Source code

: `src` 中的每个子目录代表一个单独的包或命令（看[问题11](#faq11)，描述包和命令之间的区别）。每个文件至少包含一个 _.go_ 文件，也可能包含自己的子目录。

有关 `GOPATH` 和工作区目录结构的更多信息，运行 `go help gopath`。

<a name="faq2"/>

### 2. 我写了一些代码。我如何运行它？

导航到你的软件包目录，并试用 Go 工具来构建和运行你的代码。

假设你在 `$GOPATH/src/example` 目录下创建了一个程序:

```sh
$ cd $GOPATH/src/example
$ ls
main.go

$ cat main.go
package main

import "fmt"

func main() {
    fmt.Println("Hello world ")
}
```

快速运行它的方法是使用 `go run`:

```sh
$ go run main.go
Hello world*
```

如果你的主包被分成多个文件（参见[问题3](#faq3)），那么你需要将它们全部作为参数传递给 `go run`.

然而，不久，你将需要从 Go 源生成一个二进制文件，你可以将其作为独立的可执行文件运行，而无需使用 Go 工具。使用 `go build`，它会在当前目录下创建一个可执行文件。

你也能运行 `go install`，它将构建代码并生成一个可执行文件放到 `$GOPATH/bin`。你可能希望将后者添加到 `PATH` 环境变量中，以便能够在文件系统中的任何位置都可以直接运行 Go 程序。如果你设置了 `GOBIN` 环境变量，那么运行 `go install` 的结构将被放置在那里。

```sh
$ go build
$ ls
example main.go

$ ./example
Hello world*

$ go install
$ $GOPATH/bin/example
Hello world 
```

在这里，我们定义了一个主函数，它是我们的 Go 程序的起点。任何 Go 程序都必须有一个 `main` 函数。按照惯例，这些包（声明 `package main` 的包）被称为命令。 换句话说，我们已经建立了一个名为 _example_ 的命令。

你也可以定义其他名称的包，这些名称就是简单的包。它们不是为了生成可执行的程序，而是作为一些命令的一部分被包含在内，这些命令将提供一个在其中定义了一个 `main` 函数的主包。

========================

**WORK REQUIRED**
Could the entries above be output once more, exactly as they are?

**SOLUTION TO THIS TASK**
Source code

: `src` 中的每个子目录代表一个单独的包或命令（看[问题11](#faq11)，描述包和命令之间的区别）。每个文件至少包含一个 _.go_ 文件，也可能包含自己的子目录。

有关 `GOPATH` 和工作区目录结构的更多信息，运行 `go help gopath`。

<a name="faq2"/>

### 2. 我写了一些代码。我如何运行它？

导航到你的软件包目录，并试用 Go 工具来构建和运行你的代码。

假设你在 `$GOPATH/src/example` 目录下创建了一个程序:

```sh
$ cd $GOPATH/src/example
$ ls
main.go

$ cat main.go
package main

import "fmt"

func main() {
    fmt.Println("Hello world ")
}
```

快速运行它的方法是使用 `go run`:

```sh
$ go run main.go
Hello world*
```

如果你的主包被分成多个文件（参见[问题3](#faq3)），那么你需要将它们全部作为参数传递给 `go run`.

然而，不久，你将需要从 Go 源生成一个二进制文件，你可以将其作为独立的可执行文件运行，而无需使用 Go 工具。使用 `go build`，它会在当前目录下创建一个可执行文件。

你也能运行 `go install`，它将构建代码并生成一个可执行文件放到 `$GOPATH/bin`。你可能希望将后者添加到 `PATH` 环境变量中，以便能够在文件系统中的任何位置都可以直接运行 Go 程序。如果你设置了 `GOBIN` 环境变量，那么运行 `go install` 的结构将被放置在那里。

```sh
$ go build
$ ls
example main.go

$ ./example
Hello world*

$ go install
$ $GOPATH/bin/example
Hello world 
```

在这里，我们定义了一个主函数，它是我们的 Go 程序的起点。任何 Go 程序都必须有一个 `main` 函数。按照惯例，这些包（声明 `package main` 的包）被称为命令。 换句话说，我们已经建立了一个名为 _example_ 的命令。

你也可以定义其他名称的包，这些名称就是简单的包。它们不是为了生成可执行的程序，而是作为一些命令的一部分被包含在内，这些命令将提供一个在其中定义了一个 `main` 函数的主包。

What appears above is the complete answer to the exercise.